TEXT SHOWN:
What Counts as Real? Speech Restoration and Voice Quality Conversion Pose New Challenges to Deepfake Detection

Authors: Shree Harsha Bokkahalli Satish, Harm Lameris, Joakim Gustafson, Éva Székely

Published: 2026-03-14 17:15:31+00:00

Comment: 5 pages, 4 figures, 3 tables. Submitted to Interspeech 2026

AI Summary

This paper demonstrates that current binary audio anti-spoofing systems misclassify benign transformations, such as voice quality conversion and speech restoration, as spoofed speech, causing high false-positive rates. The authors propose a 4-way classification framework that explicitly disentangles bona fide, processed bona fide, spoofed, and processed spoofed speech. This multi-class approach improves robustness to benign shifts and enhances spoof detection by modeling authenticity more accurately.

Abstract

Audio anti-spoofing systems are typically formulated as binary classifiers distinguishing bona fide from spoofed speech. This assumption fails under layered generative processing, where benign transformations introduce distributional shifts that are misclassified as spoofing. We show that phonation-modifying voice conversion and speech restoration are treated as out-of-distribution despite preserving speaker authenticity. Using a multi-class setup separating bona fide, converted, spoofed, and converted-spoofed speech, we analyse model behaviour through self-supervised learning (SSL) embeddings and acoustic correlates. The benign transformations induce a drift in the SSL space, compressing bona fide and spoofed speech and reducing classifier separability. Reformulating anti-spoofing as a multi-class problem improves robustness to benign shifts while preserving spoof detection, suggesting binary systems model the distribution of raw speech rather than authenticity itself.

DATA SECTION:
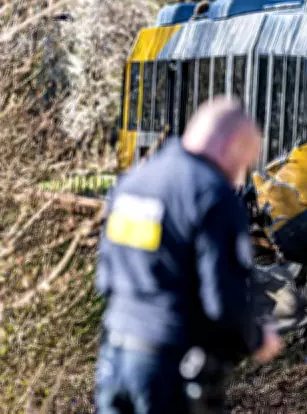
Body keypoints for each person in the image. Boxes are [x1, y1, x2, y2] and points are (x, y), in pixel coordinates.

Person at [95, 96, 283, 413]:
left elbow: (106, 277)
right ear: (233, 144)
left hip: (114, 358)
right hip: (169, 368)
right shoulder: (211, 193)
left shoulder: (135, 181)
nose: (238, 177)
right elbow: (223, 298)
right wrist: (256, 338)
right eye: (243, 162)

WORK INSTRUCTION 1: In the text on deepfake detection, reproduce the stretch from "This paper demonstrates" through "authenticity more accurately.".
WORK INSTRUCTION 2: According to the text on deepfake detection, which two benign transformations do current anti-spoofing systems misclassify as spoofed speech?

TASK RESPONSE 1:
This paper demonstrates that current binary audio anti-spoofing systems misclassify benign transformations, such as voice quality conversion and speech restoration, as spoofed speech, causing high false-positive rates. The authors propose a 4-way classification framework that explicitly disentangles bona fide, processed bona fide, spoofed, and processed spoofed speech. This multi-class approach improves robustness to benign shifts and enhances spoof detection by modeling authenticity more accurately.

TASK RESPONSE 2: Voice quality conversion and speech restoration.